* Work instructions
Exactly the lines from the start of the data through the line containing "List each element's" should be output, with both ends kept and nothing added.

Recorded data:
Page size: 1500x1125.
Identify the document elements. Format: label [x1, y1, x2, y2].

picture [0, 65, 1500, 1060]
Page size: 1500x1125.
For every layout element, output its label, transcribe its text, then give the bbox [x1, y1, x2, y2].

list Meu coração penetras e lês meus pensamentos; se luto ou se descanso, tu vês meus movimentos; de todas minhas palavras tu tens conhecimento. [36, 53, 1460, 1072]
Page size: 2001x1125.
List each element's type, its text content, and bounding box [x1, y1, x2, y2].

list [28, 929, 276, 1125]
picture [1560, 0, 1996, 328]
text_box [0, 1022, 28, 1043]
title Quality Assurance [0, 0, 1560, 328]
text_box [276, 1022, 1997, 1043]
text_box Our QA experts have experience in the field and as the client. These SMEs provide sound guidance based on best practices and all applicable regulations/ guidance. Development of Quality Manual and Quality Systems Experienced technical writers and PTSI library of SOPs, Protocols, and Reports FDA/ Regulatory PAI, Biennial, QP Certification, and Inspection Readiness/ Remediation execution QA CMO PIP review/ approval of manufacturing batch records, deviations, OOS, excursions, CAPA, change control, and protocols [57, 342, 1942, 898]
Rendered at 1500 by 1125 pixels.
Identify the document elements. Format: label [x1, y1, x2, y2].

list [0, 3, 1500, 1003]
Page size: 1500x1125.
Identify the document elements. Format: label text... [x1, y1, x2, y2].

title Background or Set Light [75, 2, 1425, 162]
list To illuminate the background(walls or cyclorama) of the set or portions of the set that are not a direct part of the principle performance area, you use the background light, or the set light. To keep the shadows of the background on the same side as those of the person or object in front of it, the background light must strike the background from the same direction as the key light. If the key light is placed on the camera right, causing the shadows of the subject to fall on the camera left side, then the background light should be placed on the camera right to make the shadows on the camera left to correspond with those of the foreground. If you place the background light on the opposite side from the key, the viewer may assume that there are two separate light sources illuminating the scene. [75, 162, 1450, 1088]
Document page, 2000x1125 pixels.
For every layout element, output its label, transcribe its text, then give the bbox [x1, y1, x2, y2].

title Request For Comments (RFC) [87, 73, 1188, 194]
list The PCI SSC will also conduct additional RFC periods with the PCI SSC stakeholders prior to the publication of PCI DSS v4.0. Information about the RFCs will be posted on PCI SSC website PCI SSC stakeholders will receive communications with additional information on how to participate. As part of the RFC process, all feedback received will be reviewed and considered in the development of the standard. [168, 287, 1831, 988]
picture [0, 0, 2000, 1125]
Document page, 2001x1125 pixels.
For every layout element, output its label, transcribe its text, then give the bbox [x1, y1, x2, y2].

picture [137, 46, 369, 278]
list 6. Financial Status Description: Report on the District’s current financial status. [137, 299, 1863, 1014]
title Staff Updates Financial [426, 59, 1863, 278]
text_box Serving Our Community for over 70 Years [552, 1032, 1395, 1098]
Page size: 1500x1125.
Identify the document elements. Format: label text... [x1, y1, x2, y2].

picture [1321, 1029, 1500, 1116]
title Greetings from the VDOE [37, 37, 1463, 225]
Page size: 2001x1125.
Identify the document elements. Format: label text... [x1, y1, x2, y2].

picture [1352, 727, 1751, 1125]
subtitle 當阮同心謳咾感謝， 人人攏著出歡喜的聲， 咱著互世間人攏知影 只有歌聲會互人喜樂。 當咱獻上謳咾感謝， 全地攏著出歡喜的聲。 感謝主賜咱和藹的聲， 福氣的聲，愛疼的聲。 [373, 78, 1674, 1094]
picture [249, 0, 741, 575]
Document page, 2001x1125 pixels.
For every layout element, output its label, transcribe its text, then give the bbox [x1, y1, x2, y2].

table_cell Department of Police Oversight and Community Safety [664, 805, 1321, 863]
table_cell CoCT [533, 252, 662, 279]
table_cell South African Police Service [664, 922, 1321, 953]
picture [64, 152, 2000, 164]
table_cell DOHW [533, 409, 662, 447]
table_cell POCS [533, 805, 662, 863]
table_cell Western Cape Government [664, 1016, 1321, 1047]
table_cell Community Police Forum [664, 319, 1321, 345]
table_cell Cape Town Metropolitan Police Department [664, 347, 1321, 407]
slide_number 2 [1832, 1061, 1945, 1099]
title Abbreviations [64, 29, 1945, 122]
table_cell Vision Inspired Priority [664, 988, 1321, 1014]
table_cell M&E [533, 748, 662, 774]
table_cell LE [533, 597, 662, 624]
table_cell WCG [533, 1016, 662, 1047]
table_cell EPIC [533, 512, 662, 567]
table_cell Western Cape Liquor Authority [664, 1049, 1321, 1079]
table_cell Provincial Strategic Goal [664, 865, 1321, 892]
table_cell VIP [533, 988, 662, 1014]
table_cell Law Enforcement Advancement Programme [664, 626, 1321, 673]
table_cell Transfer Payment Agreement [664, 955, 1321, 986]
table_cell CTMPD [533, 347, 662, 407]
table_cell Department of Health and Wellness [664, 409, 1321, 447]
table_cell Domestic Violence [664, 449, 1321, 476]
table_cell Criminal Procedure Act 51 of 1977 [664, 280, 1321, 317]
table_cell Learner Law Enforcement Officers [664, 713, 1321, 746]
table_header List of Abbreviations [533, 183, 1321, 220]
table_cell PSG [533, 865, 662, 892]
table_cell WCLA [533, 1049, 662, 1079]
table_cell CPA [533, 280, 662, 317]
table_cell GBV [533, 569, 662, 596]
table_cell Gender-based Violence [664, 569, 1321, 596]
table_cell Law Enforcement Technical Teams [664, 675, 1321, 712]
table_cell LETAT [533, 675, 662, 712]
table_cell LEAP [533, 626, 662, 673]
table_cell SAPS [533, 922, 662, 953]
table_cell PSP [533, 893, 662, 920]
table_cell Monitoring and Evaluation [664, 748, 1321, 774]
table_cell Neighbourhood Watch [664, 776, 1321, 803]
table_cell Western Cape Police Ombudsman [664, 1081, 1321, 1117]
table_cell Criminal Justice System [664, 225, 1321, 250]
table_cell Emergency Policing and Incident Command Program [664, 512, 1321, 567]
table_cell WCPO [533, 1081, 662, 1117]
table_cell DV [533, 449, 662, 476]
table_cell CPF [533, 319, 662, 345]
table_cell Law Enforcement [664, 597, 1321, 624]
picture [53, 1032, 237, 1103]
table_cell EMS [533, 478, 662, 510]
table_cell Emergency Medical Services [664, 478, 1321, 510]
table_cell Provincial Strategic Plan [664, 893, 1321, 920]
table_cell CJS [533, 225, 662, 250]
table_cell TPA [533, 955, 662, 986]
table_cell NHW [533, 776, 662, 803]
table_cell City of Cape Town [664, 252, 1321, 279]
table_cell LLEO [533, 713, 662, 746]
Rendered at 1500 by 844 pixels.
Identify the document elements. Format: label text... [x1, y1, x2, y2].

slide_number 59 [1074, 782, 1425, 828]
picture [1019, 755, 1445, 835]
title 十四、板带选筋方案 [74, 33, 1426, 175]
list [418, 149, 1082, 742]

* Problem solution
Page size: 1500x1125.
Identify the document elements. Format: label [x1, y1, x2, y2].

picture [0, 65, 1500, 1060]
Page size: 1500x1125.
For every layout element, output its label, transcribe its text, then give the bbox [x1, y1, x2, y2].

list Meu coração penetras e lês meus pensamentos; se luto ou se descanso, tu vês meus movimentos; de todas minhas palavras tu tens conhecimento. [36, 53, 1460, 1072]
Page size: 2001x1125.
List each element's type, its text content, and bounding box [x1, y1, x2, y2].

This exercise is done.